1 of 4

The missing Minoans: 20th - 15th century BC

It is astonishing that history should lose all track of a civilization which lasts for six centuries, makes superb ceramics and metalwork, trades extensively over a wide region, and houses its rulers in palaces elaborately decorated with superb fresco paintings. Yet this has been the case with the Minoans in Crete, until the excavation of Knossos.

We still know little more about them than is suggested by Minoan art and artefacts. It is typical that the name they have been given derives from a figure of myth rather than history - Minos, the legendary king of Crete whose pet creature is the Minotaur, a monster with the body of a man and the head of a bull which feeds on young human flesh.

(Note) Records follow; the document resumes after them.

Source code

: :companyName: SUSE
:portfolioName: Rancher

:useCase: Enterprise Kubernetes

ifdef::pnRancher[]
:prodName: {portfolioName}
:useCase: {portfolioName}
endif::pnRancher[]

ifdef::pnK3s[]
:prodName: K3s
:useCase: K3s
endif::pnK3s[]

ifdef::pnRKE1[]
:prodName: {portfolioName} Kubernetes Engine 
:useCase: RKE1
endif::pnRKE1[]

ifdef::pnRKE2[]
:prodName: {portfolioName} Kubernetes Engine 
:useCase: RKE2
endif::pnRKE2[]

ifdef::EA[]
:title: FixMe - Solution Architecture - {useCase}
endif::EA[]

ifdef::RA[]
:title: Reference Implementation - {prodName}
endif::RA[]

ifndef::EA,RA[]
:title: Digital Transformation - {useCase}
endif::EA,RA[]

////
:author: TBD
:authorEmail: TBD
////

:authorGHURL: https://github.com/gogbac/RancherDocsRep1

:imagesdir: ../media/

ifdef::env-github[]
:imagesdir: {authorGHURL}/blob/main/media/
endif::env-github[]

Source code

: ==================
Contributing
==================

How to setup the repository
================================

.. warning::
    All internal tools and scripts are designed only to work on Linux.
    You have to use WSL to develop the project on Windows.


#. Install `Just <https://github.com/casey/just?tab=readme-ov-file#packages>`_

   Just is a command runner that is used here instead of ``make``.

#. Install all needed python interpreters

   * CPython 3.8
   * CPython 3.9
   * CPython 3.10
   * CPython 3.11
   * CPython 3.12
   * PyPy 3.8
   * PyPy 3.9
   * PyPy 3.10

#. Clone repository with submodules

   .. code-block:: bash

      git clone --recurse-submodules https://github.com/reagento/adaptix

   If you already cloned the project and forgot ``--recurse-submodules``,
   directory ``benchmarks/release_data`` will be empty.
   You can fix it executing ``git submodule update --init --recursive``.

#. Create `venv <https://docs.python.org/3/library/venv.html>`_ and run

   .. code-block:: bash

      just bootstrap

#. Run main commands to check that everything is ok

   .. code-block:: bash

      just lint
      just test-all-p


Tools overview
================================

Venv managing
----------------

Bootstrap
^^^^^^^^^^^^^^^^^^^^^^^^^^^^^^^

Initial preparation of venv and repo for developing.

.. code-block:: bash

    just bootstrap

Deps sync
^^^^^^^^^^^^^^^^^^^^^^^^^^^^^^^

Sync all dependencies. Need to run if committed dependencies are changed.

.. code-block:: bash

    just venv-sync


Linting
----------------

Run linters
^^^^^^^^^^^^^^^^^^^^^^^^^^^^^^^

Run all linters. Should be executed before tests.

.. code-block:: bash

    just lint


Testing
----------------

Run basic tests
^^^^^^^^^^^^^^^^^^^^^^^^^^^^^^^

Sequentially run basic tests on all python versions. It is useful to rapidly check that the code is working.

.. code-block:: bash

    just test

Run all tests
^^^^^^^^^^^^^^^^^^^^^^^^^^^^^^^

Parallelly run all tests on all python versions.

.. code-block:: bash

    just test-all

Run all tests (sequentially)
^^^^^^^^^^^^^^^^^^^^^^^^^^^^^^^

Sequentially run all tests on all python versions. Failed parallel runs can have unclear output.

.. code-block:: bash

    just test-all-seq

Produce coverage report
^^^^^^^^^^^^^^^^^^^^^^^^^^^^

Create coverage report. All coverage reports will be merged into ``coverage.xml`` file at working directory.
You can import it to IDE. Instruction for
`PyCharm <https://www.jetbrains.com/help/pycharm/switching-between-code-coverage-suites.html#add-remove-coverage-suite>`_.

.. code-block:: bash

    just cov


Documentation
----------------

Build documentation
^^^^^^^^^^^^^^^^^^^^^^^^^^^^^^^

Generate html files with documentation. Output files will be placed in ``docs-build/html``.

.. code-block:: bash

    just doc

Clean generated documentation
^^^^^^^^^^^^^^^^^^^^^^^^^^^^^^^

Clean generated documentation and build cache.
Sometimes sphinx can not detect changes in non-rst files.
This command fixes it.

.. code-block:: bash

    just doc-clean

Three very similar palaces have been excavated in Crete from the Minoan period - at Knossos, Mallia and Phaistos. Built from around 2000 BC, each is constructed round a large public courtyard; each has provision for the storage of large quantities of grain; each is believed to be the administrative centre for a large local population. The number at Knossos has been variably estimated as between 15,000 and 50,000 people.

Administrative records and accounts are kept on clay tablets in a script as yet undeciphered (it is known as Linear A). Archaeological discoveries reveal that trade is carried on round the entire Mediterranean coast from Sicily in the west to Egypt in the southeast.